The statute as presently written offers the community in general no protection even if a single house is a blighting influence. The blight procedure is not an expedited procedure in almost any judicial system because of Due Process.  Realistically, government wants to clean up the blighted properties as quickly as it can.  The process of an appraisal and a filing may be far easier than waiting until the property is foreclosed for non-payment of taxes or the blight procedure, one which can be delayed almost indefinitely, is concluded.

However, if one takes a look at the law it is clear the constitution did not contemplate an absolute prohibition on the acquisition of blighted buildings. Because the constitutional provision allows a much greater breadth of acquisition than the existing statute, the statute is constitutional in the arguable protection of individual property rights. However, a simple change in the statutory language would remedy the situation and make local communities which retain properties that are not blighted but either blight other properties or inhibit the general safety, health and welfare of the community would best be propounded with the following amendments:

In a condemnation action, the burden of proof is on the condemning authority to demonstrate, by the preponderance of the evidence, that the taking of a private property is for a public use, unless the condemnation action involves a taking of private property FOR THE ERADICATION OF BLIGHT, in which case the burden of proof is on the condemning authority to demonstrate, by clear and convincing evidence, that the taking of that property is for a public use.

 

What has been missed to date by the communities is the misunderstanding of the language in the Constitution and the stricter language of the State statute.  The State statute may be changed.

At the time of Poletown, there was not a clear understanding of all of the available benefits under the Uniform Relocation Act now available.  However, payment does not protect one from an acquisition without the preservation of the right to acquire by the agency.

The final comment here should be why Detroit has developed so well.  Clearly the efforts of Dan Gilbert and his associates have made a huge difference in downtown.  Yet, this redevelopment was bound to work with or without Dan Gilbert.  When one understands of the available alternatives to eminent domain for redevelopment, such as brownfield financing, tax increment financing, economic development funds, and a myriad of other forms of relief through assist and the rehabilitation of older buildings, one can see the result of the lack of easy eminent domain.  Economic activity has increased.

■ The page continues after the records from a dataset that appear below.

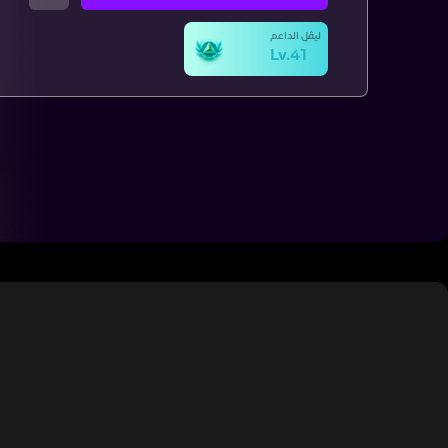
ليڤل الداعم
Lv.41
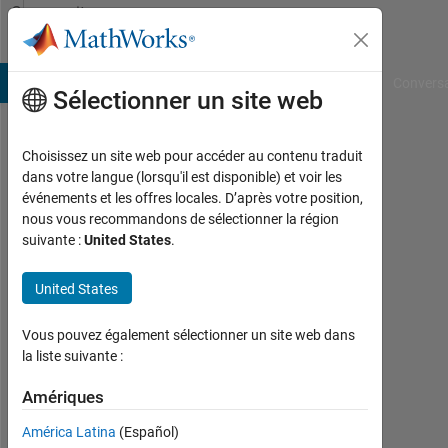
Passer au contenu
Community
Profile
B Answers
File Exchange
Cody
AI Chat Playground
Convers
Sélectionner un site web
Choisissez un site web pour accéder au contenu traduit
Chino
dans votre langue (lorsqu'il est disponible) et voir les
événements et les offres locales. D’après votre position,
Actif
nous vous recommandons de sélectionner la région
depuis
suivante :
United States
.
2026
United States
Followers:
0
Vous pouvez également sélectionner un site web dans
Following:
la liste suivante :
0
Amériques
América Latina
(Español)
Follow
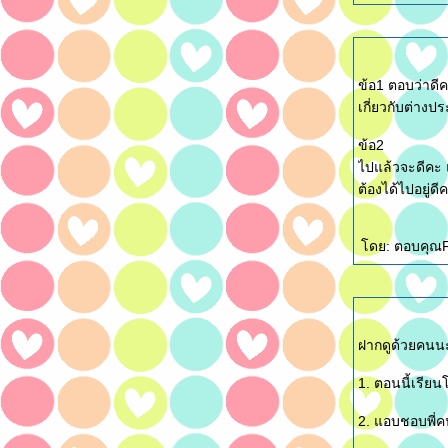
ข้อ1 ตอบว่าดีค
เกี่ยวกับต่างป
ข้อ2
ไปแล้วจะดีคะ 
ต้องได้ไปอยู่ดี
ดย: ตอบคุณF
ฝากดูด้วยคนน
1. ตอนนี้เรียน
2. แอบชอบพี่ค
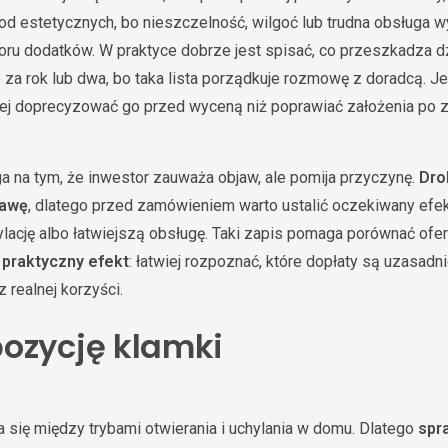
 od estetycznych, bo nieszczelność, wilgoć lub trudna obsługa w
loru dodatków. W praktyce dobrze jest spisać, co przeszkadza d
za rok lub dwa, bo taka lista porządkuje rozmowę z doradcą. Jeż
piej doprecyzować go przed wyceną niż poprawiać założenia po 
a na tym, że inwestor zauważa objaw, ale pomija przyczynę.
Dro
rawę
, dlatego przed zamówieniem warto ustalić oczekiwany efekt:
ację albo łatwiejszą obsługę. Taki zapis pomaga porównać ofer
e
praktyczny efekt
: łatwiej rozpoznać, które dopłaty są uzasadni
 realnej korzyści.
ozycję klamki
się między trybami otwierania i uchylania w domu. Dlatego
spr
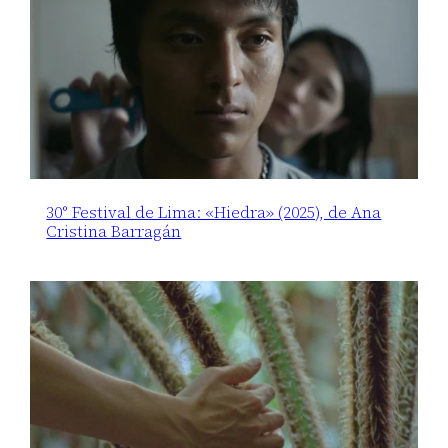
30° Festival de Lima: «Hiedra» (2025), de Ana
Cristina Barragán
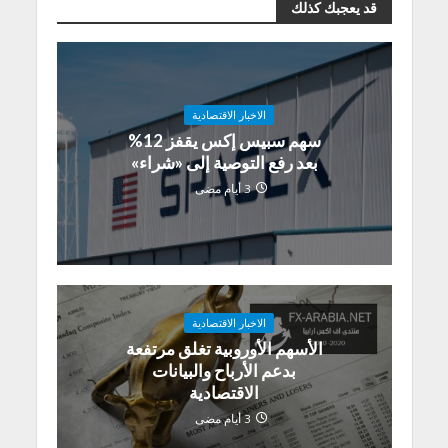
قد يعجبك كذلك
الاخبار الاقتصادية
سهم سبيس إكس يقفز 12%
بعد رفع التوصية إلى «شراء»
3 أيام مضى
الاخبار الاقتصادية
الأسهم الأوروبية تغلق مرتفعة
بدعم الأرباح والبيانات
الاقتصادية
3 أيام مضى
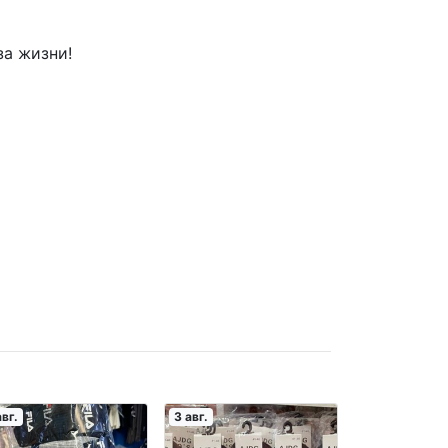
за жизни!
авг.
3 авг.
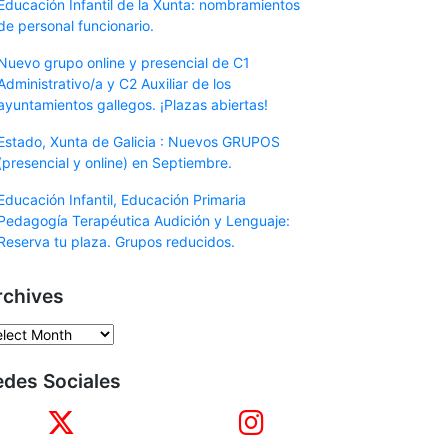
Educación Infantil de la Xunta: nombramientos
de personal funcionario.
Nuevo grupo online y presencial de C1
Administrativo/a y C2 Auxiliar de los
ayuntamientos gallegos. ¡Plazas abiertas!
Estado, Xunta de Galicia : Nuevos GRUPOS
(presencial y online) en Septiembre.
Educación Infantil, Educación Primaria
Pedagogía Terapéutica Audición y Lenguaje:
Reserva tu plaza. Grupos reducidos.
rchives
chives
edes Sociales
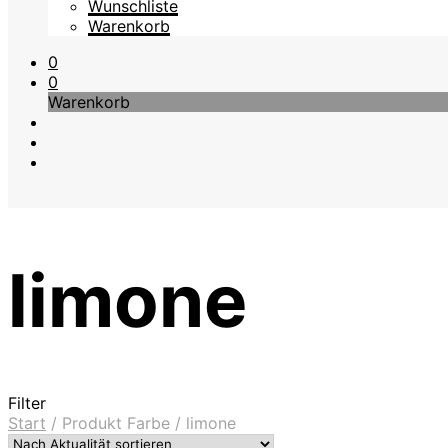
Wunschliste
Warenkorb
0
0
Warenkorb
limone
Filter
Start
/
Produkt Farbe
/
limone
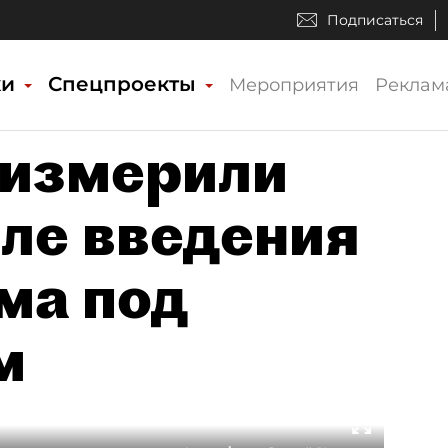
Подписаться
ки
Спецпроекты
Мероприятия
Реклам
 измерили
ле введения
ма под
м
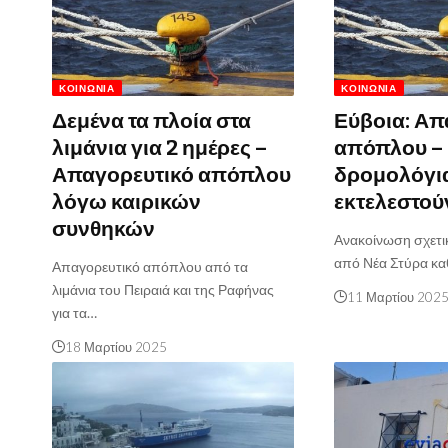
ΚΟΙΝΩΝΊΑ
ΚΟΙΝΩΝΊΑ
Δεμένα τα πλοία στα
Εύβοια: Απ
λιμάνια για 2 ημέρες –
απόπλου –
Απαγορευτικό απόπλου
δρομολόγια
λόγω καιρικών
εκτελεστού
συνθηκών
Ανακοίνωση σχετι
από Νέα Στύρα κα
Απαγορευτικό απόπλου από τα
λιμάνια του Πειραιά και της Ραφήνας
11 Μαρτίου 202
για τα…
18 Μαρτίου 2025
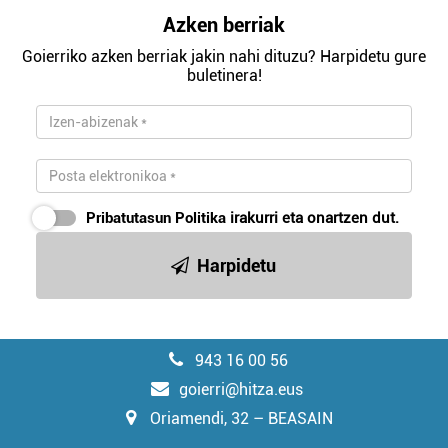
Azken berriak
Goierriko azken berriak jakin nahi dituzu? Harpidetu gure
buletinera!
Pribatutasun Politika
irakurri eta onartzen dut.
Harpidetu
943 16 00 56
goierri@hitza.eus
Oriamendi, 32 – BEASAIN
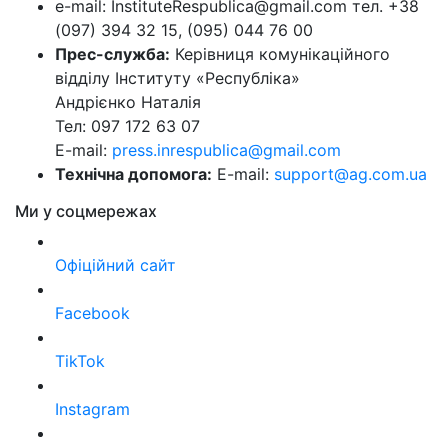
e-mail: InstituteRespublica@gmail.com тел. +38
(097) 394 32 15, (095) 044 76 00
Прес-служба:
Керівниця комунікаційного
відділу Інституту «Республіка»
Андрієнко Наталія
Тел: 097 172 63 07
E-mail:
press.inrespublica@gmail.com
Технічна допомога:
E-mail:
support@ag.com.ua
Ми у соцмережах
Офіційний сайт
Facebook
TikTok
Instagram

In conclusion, the eminent domain process when economic development was available as a basis for eminent domain fulfilled the failure in the system of what Chief Justice Roberts alluded to in his comment in the Murr v Wisconsin dissent that:

“regulatory takings, however – by their very nature – pit the common good against the interests of a few… in the face of this imbalance, the Takings Clause ‘prevents the public from loading upon the one individual more than his just share of the burdens of government; Monongahela Nav. v United States, 14 at U.S. 312, 325 (1893), by considering the effect of regulation on specific property rights as they are established at state law.”

 

This issue of balance is one that the State of Michigan still must remedy. Given the Kelo decision, with the response by so many states that acquisition for an end private user was inappropriate, one can readily foresee an “overreach” and a response to the overreach.